Each record below is to be set down again precisely.
[[ Source data, beginning ]]
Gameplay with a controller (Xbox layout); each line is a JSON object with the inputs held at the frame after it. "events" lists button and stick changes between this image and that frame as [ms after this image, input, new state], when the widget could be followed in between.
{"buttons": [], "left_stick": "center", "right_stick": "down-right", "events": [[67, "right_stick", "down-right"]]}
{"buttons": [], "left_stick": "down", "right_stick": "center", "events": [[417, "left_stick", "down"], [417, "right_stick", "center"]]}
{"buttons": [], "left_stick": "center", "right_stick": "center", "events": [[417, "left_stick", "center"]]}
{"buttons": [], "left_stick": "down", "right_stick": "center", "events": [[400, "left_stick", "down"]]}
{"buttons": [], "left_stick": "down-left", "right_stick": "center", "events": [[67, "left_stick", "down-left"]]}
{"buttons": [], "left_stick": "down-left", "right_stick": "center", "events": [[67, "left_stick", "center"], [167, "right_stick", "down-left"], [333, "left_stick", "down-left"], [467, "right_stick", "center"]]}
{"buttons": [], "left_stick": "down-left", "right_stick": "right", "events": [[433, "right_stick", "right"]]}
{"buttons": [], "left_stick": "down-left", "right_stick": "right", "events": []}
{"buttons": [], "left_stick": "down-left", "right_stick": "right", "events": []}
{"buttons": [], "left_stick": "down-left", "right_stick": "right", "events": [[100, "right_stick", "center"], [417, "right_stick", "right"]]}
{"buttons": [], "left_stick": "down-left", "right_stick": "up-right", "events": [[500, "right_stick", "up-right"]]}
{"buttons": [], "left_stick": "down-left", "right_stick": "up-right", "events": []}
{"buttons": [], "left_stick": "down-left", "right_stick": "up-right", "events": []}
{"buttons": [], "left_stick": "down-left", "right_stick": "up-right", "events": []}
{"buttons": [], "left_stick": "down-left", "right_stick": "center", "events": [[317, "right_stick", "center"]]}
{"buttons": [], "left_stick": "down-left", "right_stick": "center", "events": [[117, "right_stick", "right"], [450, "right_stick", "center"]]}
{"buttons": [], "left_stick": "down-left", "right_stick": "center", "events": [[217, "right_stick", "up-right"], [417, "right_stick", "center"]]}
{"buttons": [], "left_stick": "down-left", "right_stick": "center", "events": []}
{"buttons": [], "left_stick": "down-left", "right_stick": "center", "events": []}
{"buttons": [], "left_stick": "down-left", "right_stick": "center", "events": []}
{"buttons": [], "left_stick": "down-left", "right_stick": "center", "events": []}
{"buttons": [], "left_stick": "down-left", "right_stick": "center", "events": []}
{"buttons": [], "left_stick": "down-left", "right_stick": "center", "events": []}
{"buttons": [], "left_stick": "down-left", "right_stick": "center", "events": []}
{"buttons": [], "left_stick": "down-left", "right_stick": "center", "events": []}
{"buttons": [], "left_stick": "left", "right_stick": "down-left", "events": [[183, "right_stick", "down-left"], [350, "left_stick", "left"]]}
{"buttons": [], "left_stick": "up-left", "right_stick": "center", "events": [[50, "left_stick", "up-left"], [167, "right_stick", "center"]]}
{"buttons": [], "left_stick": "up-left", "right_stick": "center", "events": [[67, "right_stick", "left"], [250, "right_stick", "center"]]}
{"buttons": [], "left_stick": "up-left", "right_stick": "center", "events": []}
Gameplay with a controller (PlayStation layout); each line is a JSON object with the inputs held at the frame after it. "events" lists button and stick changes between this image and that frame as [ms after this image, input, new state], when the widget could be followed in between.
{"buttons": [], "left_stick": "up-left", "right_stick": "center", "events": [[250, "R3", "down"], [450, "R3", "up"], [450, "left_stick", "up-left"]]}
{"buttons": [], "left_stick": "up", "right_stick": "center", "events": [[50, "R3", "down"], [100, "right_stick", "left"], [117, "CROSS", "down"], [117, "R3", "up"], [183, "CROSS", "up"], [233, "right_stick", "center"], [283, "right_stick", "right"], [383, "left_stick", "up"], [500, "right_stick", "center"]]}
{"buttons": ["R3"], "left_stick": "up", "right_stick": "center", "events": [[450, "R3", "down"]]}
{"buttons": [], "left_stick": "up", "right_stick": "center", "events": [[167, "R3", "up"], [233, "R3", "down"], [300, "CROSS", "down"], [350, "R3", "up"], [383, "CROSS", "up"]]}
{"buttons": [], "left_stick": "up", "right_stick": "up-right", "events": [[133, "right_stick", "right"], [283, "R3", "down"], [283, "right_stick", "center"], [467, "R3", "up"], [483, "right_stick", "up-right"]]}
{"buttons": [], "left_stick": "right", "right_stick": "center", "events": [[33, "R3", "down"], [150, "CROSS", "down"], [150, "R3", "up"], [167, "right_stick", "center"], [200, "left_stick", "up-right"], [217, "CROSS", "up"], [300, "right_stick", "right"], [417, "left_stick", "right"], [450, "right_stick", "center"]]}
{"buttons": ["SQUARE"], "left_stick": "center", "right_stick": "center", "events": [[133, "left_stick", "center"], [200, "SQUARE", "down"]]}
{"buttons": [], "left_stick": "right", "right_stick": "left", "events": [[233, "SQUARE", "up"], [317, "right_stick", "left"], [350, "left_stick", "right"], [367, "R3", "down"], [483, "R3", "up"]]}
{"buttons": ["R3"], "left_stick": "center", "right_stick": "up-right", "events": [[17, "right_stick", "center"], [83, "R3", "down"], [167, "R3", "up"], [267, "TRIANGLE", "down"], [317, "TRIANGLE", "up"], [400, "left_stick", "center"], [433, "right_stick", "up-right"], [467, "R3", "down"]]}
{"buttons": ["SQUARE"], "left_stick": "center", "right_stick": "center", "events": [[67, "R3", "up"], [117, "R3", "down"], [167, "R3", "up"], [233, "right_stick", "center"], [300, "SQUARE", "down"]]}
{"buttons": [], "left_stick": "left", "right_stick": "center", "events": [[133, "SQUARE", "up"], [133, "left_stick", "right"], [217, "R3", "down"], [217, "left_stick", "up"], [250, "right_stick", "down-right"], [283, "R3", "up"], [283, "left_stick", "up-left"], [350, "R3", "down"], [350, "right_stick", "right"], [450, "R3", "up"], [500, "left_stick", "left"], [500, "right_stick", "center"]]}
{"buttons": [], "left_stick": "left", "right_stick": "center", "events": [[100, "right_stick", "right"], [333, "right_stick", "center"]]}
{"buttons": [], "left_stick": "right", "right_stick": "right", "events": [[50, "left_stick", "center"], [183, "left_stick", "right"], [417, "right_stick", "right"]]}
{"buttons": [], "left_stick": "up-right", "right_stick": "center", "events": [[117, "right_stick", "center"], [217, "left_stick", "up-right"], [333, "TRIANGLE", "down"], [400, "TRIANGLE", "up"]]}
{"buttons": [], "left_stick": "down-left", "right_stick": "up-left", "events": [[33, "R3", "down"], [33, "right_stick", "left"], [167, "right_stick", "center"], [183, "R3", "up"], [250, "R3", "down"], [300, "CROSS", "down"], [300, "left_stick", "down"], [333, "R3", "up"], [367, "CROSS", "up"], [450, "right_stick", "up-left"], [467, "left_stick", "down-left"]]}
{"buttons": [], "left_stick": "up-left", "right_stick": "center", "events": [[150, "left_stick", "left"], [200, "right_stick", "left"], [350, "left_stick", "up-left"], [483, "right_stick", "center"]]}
[[ Source data, end ]]
#### [Task solution]
Gameplay with a controller (Xbox layout); each line is a JSON object with the inputs held at the frame after it. "events" lists button and stick changes between this image and that frame as [ms after this image, input, new state], when the widget could be followed in between.
{"buttons": [], "left_stick": "center", "right_stick": "down-right", "events": [[67, "right_stick", "down-right"]]}
{"buttons": [], "left_stick": "down", "right_stick": "center", "events": [[417, "left_stick", "down"], [417, "right_stick", "center"]]}
{"buttons": [], "left_stick": "center", "right_stick": "center", "events": [[417, "left_stick", "center"]]}
{"buttons": [], "left_stick": "down", "right_stick": "center", "events": [[400, "left_stick", "down"]]}
{"buttons": [], "left_stick": "down-left", "right_stick": "center", "events": [[67, "left_stick", "down-left"]]}
{"buttons": [], "left_stick": "down-left", "right_stick": "center", "events": [[67, "left_stick", "center"], [167, "right_stick", "down-left"], [333, "left_stick", "down-left"], [467, "right_stick", "center"]]}
{"buttons": [], "left_stick": "down-left", "right_stick": "right", "events": [[433, "right_stick", "right"]]}
{"buttons": [], "left_stick": "down-left", "right_stick": "right", "events": []}
{"buttons": [], "left_stick": "down-left", "right_stick": "right", "events": []}
{"buttons": [], "left_stick": "down-left", "right_stick": "right", "events": [[100, "right_stick", "center"], [417, "right_stick", "right"]]}
{"buttons": [], "left_stick": "down-left", "right_stick": "up-right", "events": [[500, "right_stick", "up-right"]]}
{"buttons": [], "left_stick": "down-left", "right_stick": "up-right", "events": []}
{"buttons": [], "left_stick": "down-left", "right_stick": "up-right", "events": []}
{"buttons": [], "left_stick": "down-left", "right_stick": "up-right", "events": []}
{"buttons": [], "left_stick": "down-left", "right_stick": "center", "events": [[317, "right_stick", "center"]]}
{"buttons": [], "left_stick": "down-left", "right_stick": "center", "events": [[117, "right_stick", "right"], [450, "right_stick", "center"]]}
{"buttons": [], "left_stick": "down-left", "right_stick": "center", "events": [[217, "right_stick", "up-right"], [417, "right_stick", "center"]]}
{"buttons": [], "left_stick": "down-left", "right_stick": "center", "events": []}
{"buttons": [], "left_stick": "down-left", "right_stick": "center", "events": []}
{"buttons": [], "left_stick": "down-left", "right_stick": "center", "events": []}
{"buttons": [], "left_stick": "down-left", "right_stick": "center", "events": []}
{"buttons": [], "left_stick": "down-left", "right_stick": "center", "events": []}
{"buttons": [], "left_stick": "down-left", "right_stick": "center", "events": []}
{"buttons": [], "left_stick": "down-left", "right_stick": "center", "events": []}
{"buttons": [], "left_stick": "down-left", "right_stick": "center", "events": []}
{"buttons": [], "left_stick": "left", "right_stick": "down-left", "events": [[183, "right_stick", "down-left"], [350, "left_stick", "left"]]}
{"buttons": [], "left_stick": "up-left", "right_stick": "center", "events": [[50, "left_stick", "up-left"], [167, "right_stick", "center"]]}
{"buttons": [], "left_stick": "up-left", "right_stick": "center", "events": [[67, "right_stick", "left"], [250, "right_stick", "center"]]}
{"buttons": [], "left_stick": "up-left", "right_stick": "center", "events": []}
Gameplay with a controller (PlayStation layout); each line is a JSON object with the inputs held at the frame after it. "events" lists button and stick changes between this image and that frame as [ms after this image, input, new state], when the widget could be followed in between.
{"buttons": [], "left_stick": "up-left", "right_stick": "center", "events": [[250, "R3", "down"], [450, "R3", "up"], [450, "left_stick", "up-left"]]}
{"buttons": [], "left_stick": "up", "right_stick": "center", "events": [[50, "R3", "down"], [100, "right_stick", "left"], [117, "CROSS", "down"], [117, "R3", "up"], [183, "CROSS", "up"], [233, "right_stick", "center"], [283, "right_stick", "right"], [383, "left_stick", "up"], [500, "right_stick", "center"]]}
{"buttons": ["R3"], "left_stick": "up", "right_stick": "center", "events": [[450, "R3", "down"]]}
{"buttons": [], "left_stick": "up", "right_stick": "center", "events": [[167, "R3", "up"], [233, "R3", "down"], [300, "CROSS", "down"], [350, "R3", "up"], [383, "CROSS", "up"]]}
{"buttons": [], "left_stick": "up", "right_stick": "up-right", "events": [[133, "right_stick", "right"], [283, "R3", "down"], [283, "right_stick", "center"], [467, "R3", "up"], [483, "right_stick", "up-right"]]}
{"buttons": [], "left_stick": "right", "right_stick": "center", "events": [[33, "R3", "down"], [150, "CROSS", "down"], [150, "R3", "up"], [167, "right_stick", "center"], [200, "left_stick", "up-right"], [217, "CROSS", "up"], [300, "right_stick", "right"], [417, "left_stick", "right"], [450, "right_stick", "center"]]}
{"buttons": ["SQUARE"], "left_stick": "center", "right_stick": "center", "events": [[133, "left_stick", "center"], [200, "SQUARE", "down"]]}
{"buttons": [], "left_stick": "right", "right_stick": "left", "events": [[233, "SQUARE", "up"], [317, "right_stick", "left"], [350, "left_stick", "right"], [367, "R3", "down"], [483, "R3", "up"]]}
{"buttons": ["R3"], "left_stick": "center", "right_stick": "up-right", "events": [[17, "right_stick", "center"], [83, "R3", "down"], [167, "R3", "up"], [267, "TRIANGLE", "down"], [317, "TRIANGLE", "up"], [400, "left_stick", "center"], [433, "right_stick", "up-right"], [467, "R3", "down"]]}
{"buttons": ["SQUARE"], "left_stick": "center", "right_stick": "center", "events": [[67, "R3", "up"], [117, "R3", "down"], [167, "R3", "up"], [233, "right_stick", "center"], [300, "SQUARE", "down"]]}
{"buttons": [], "left_stick": "left", "right_stick": "center", "events": [[133, "SQUARE", "up"], [133, "left_stick", "right"], [217, "R3", "down"], [217, "left_stick", "up"], [250, "right_stick", "down-right"], [283, "R3", "up"], [283, "left_stick", "up-left"], [350, "R3", "down"], [350, "right_stick", "right"], [450, "R3", "up"], [500, "left_stick", "left"], [500, "right_stick", "center"]]}
{"buttons": [], "left_stick": "left", "right_stick": "center", "events": [[100, "right_stick", "right"], [333, "right_stick", "center"]]}
{"buttons": [], "left_stick": "right", "right_stick": "right", "events": [[50, "left_stick", "center"], [183, "left_stick", "right"], [417, "right_stick", "right"]]}
{"buttons": [], "left_stick": "up-right", "right_stick": "center", "events": [[117, "right_stick", "center"], [217, "left_stick", "up-right"], [333, "TRIANGLE", "down"], [400, "TRIANGLE", "up"]]}
{"buttons": [], "left_stick": "down-left", "right_stick": "up-left", "events": [[33, "R3", "down"], [33, "right_stick", "left"], [167, "right_stick", "center"], [183, "R3", "up"], [250, "R3", "down"], [300, "CROSS", "down"], [300, "left_stick", "down"], [333, "R3", "up"], [367, "CROSS", "up"], [450, "right_stick", "up-left"], [467, "left_stick", "down-left"]]}
{"buttons": [], "left_stick": "up-left", "right_stick": "center", "events": [[150, "left_stick", "left"], [200, "right_stick", "left"], [350, "left_stick", "up-left"], [483, "right_stick", "center"]]}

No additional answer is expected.